** SELECTED TEXT follows **

Usage

The application can enable TinyMCE for one form field using the widget keyword argument of Field constructors or for all textareas on a page using a view.

Using the widget

If you use the widget (recommended) you need to add some python code and possibly modify your template.

Python code

The TinyMCE widget can be enabled by setting it as the widget for a formfield. For example, to use a nice big TinyMCE widget for the content field of a flatpage form you could use the following code:

from django import forms
from django.contrib.flatpages.models import FlatPage
from tinymce.widgets import TinyMCE

class FlatPageForm(forms.ModelForm):

    class Meta:
        model = FlatPage
        widgets = {'content': TinyMCE(attrs={'cols': 80, 'rows': 30})}

The widget accepts the following extra keyword argument:

mce_attrs (default: {})

** End of SELECTED TEXT **
** DATA EXCERPTS follows **

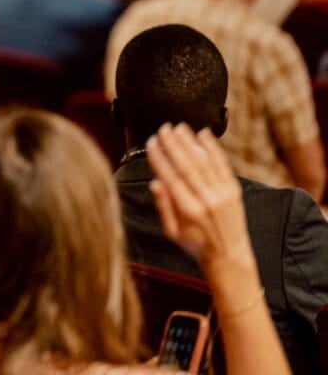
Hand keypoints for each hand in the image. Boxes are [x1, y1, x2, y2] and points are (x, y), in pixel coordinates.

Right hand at [147, 124, 252, 270]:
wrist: (229, 256)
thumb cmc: (196, 245)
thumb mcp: (172, 232)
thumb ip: (164, 207)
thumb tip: (155, 183)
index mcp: (189, 211)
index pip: (171, 178)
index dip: (160, 159)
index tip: (151, 144)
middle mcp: (207, 200)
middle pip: (187, 166)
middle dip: (174, 145)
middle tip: (163, 128)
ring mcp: (223, 194)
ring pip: (204, 163)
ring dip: (191, 143)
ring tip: (179, 127)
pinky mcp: (234, 191)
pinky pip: (222, 165)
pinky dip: (213, 149)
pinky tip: (204, 135)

** End of DATA EXCERPTS **

TASKS TO CARRY OUT:
#1 According to the TinyMCE usage text, which way of enabling TinyMCE is recommended?
#2 Quote word for word the passage of the TinyMCE usage text that opens with the words containing "The application can" and closes with "modify your template.".

ACTIVITY ANSWERS:
#1 Using the widget is recommended.

#2
The application can enable TinyMCE for one form field using the widget keyword argument of Field constructors or for all textareas on a page using a view.

Using the widget

If you use the widget (recommended) you need to add some python code and possibly modify your template.